─── Provided records ───

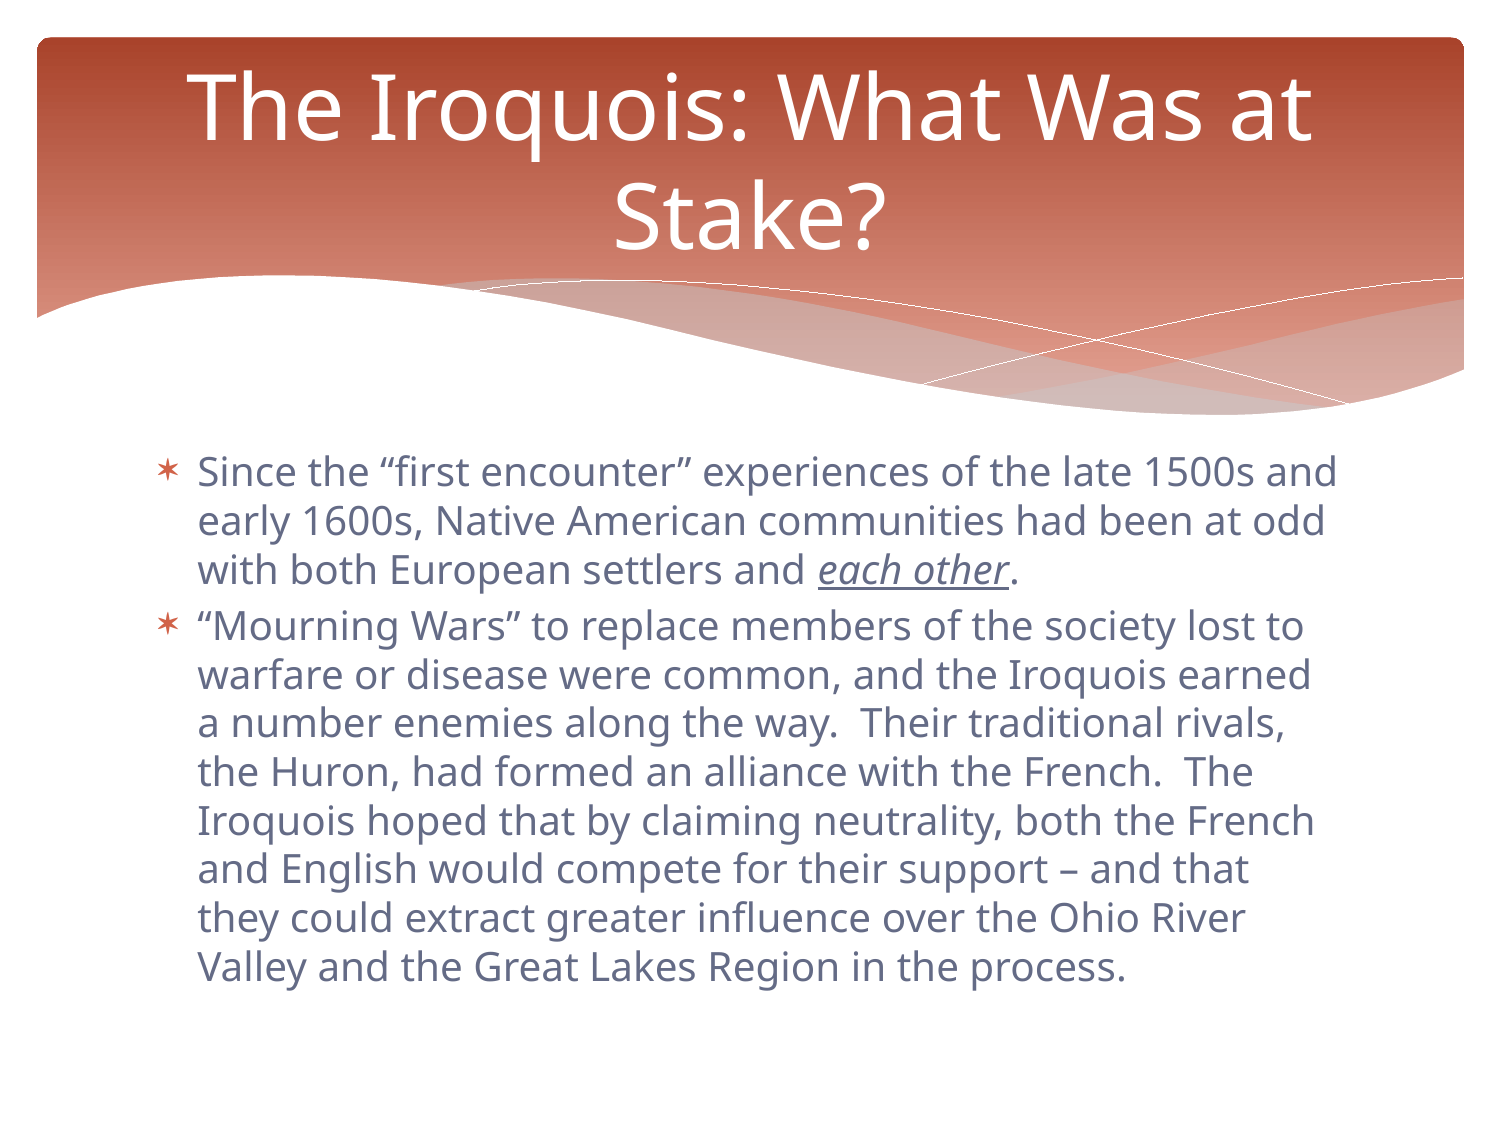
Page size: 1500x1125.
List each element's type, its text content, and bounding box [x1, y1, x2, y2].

title The Iroquois: What Was at Stake? [75, 55, 1425, 261]
list Since the “first encounter” experiences of the late 1500s and early 1600s, Native American communities had been at odd with both European settlers and each other. “Mourning Wars” to replace members of the society lost to warfare or disease were common, and the Iroquois earned a number enemies along the way. Their traditional rivals, the Huron, had formed an alliance with the French. The Iroquois hoped that by claiming neutrality, both the French and English would compete for their support – and that they could extract greater influence over the Ohio River Valley and the Great Lakes Region in the process. [143, 438, 1359, 1005]
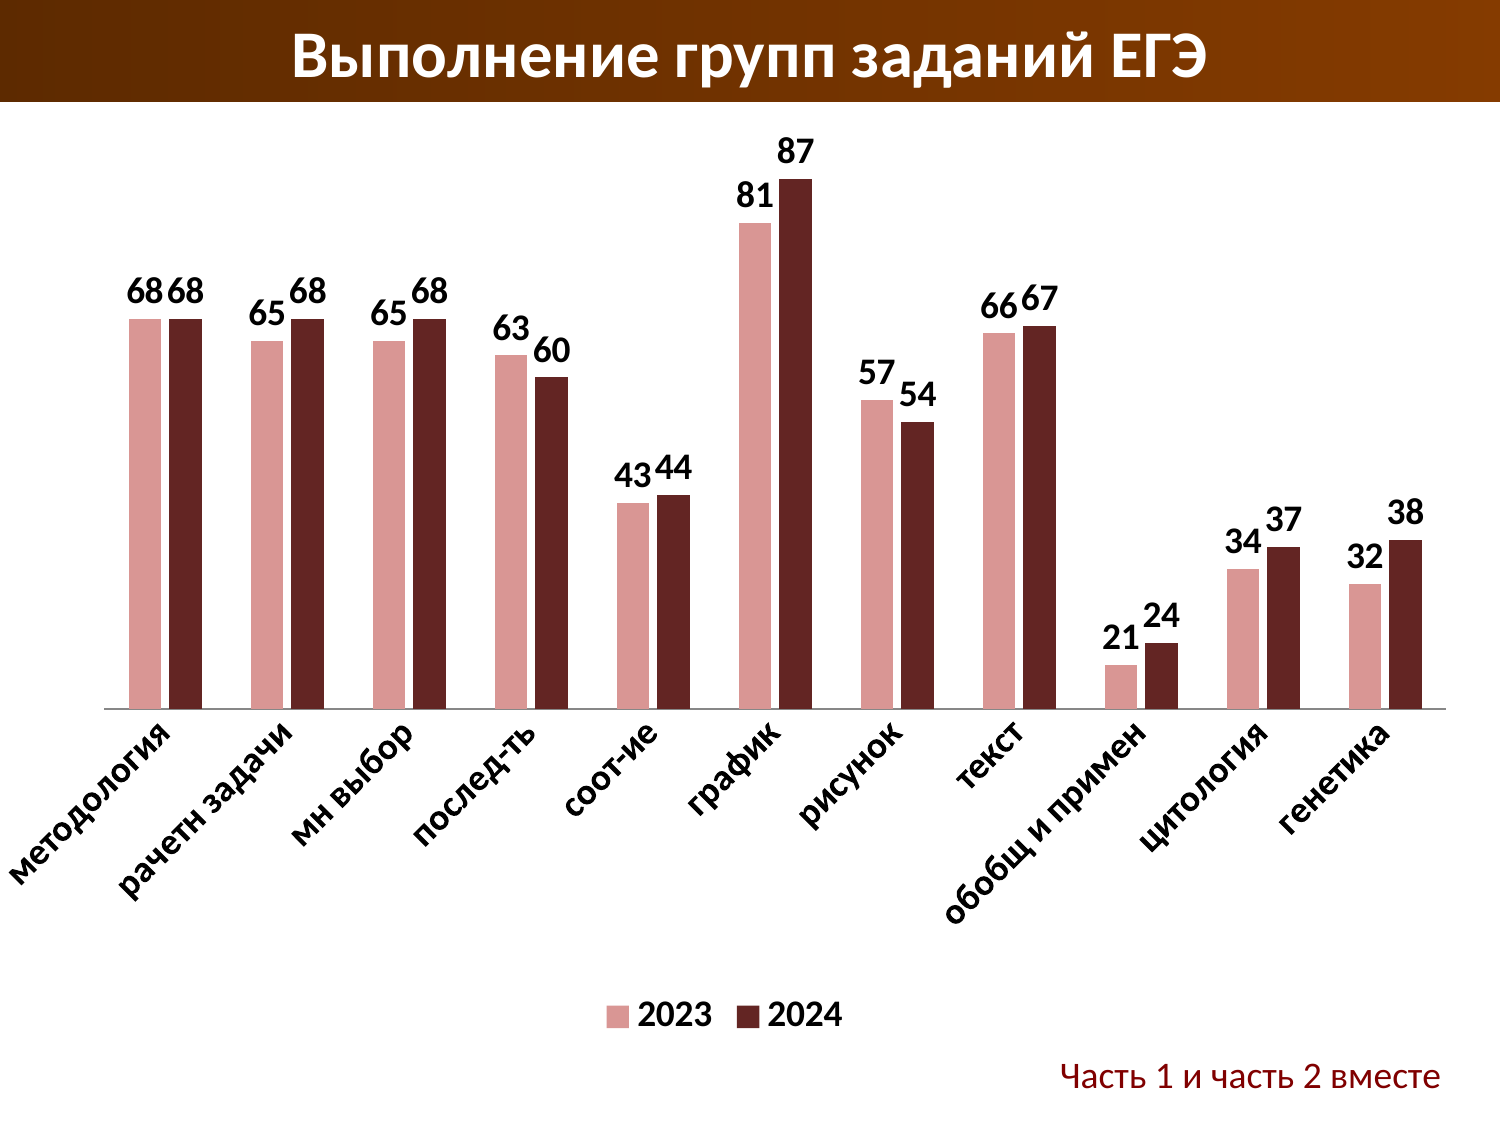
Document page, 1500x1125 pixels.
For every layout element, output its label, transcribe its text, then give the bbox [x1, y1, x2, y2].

title Выполнение групп заданий ЕГЭ [0, 0, 1500, 102]
chart [0, 133, 1448, 1044]
text_box Часть 1 и часть 2 вместе [1045, 1043, 1500, 1103]
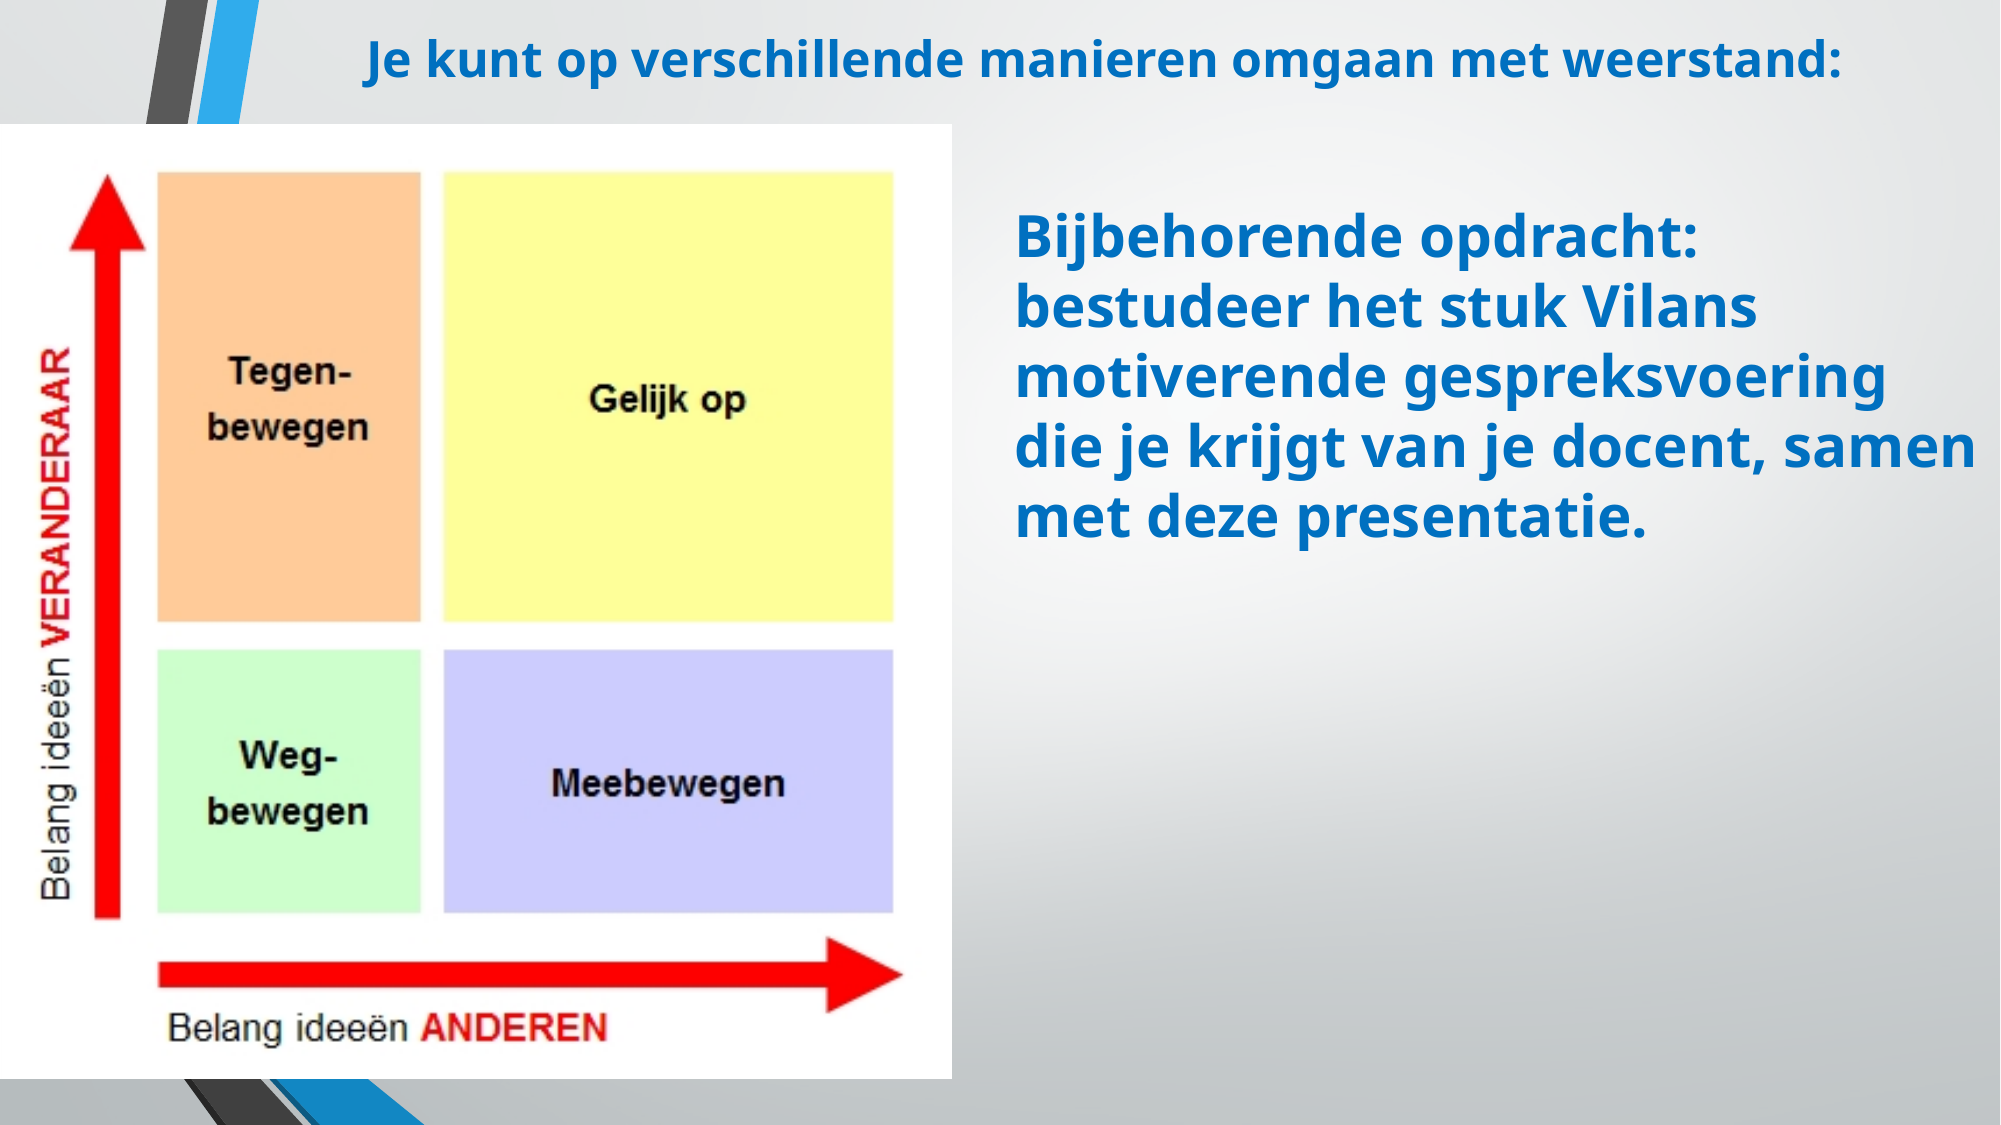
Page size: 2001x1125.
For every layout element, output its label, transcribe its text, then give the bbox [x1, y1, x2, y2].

picture [0, 124, 952, 1079]
text_box Bijbehorende opdracht: bestudeer het stuk Vilans motiverende gespreksvoering die je krijgt van je docent, samen met deze presentatie. [999, 192, 2000, 647]
text_box Je kunt op verschillende manieren omgaan met weerstand: [351, 20, 1859, 96]
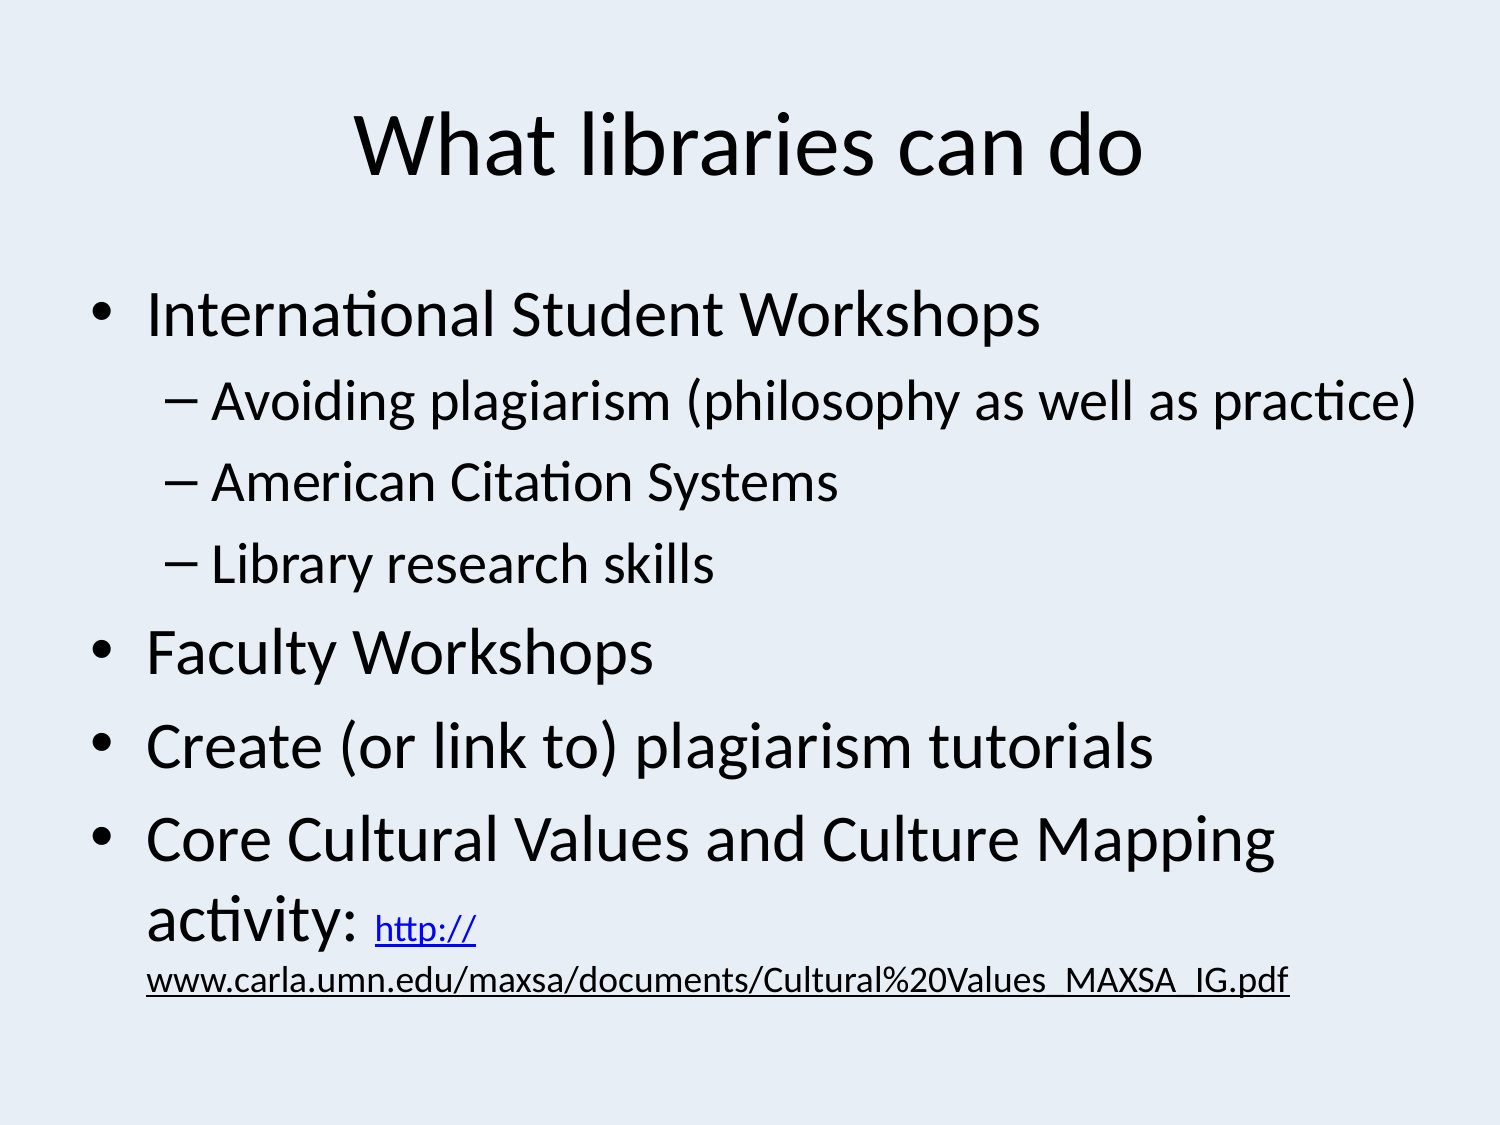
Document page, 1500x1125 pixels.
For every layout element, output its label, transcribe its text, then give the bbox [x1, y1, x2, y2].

title What libraries can do [75, 45, 1425, 233]
list International Student Workshops Avoiding plagiarism (philosophy as well as practice) American Citation Systems Library research skills Faculty Workshops Create (or link to) plagiarism tutorials Core Cultural Values and Culture Mapping activity: http://www.carla.umn.edu/maxsa/documents/Cultural%20Values_MAXSA_IG.pdf [75, 262, 1450, 1088]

───

Goal of the exercise:
Your task is to copy every line in the entries that holds the string "size".

Solved problem:
Page size: 1500x1125.
Page size: 2001x1125.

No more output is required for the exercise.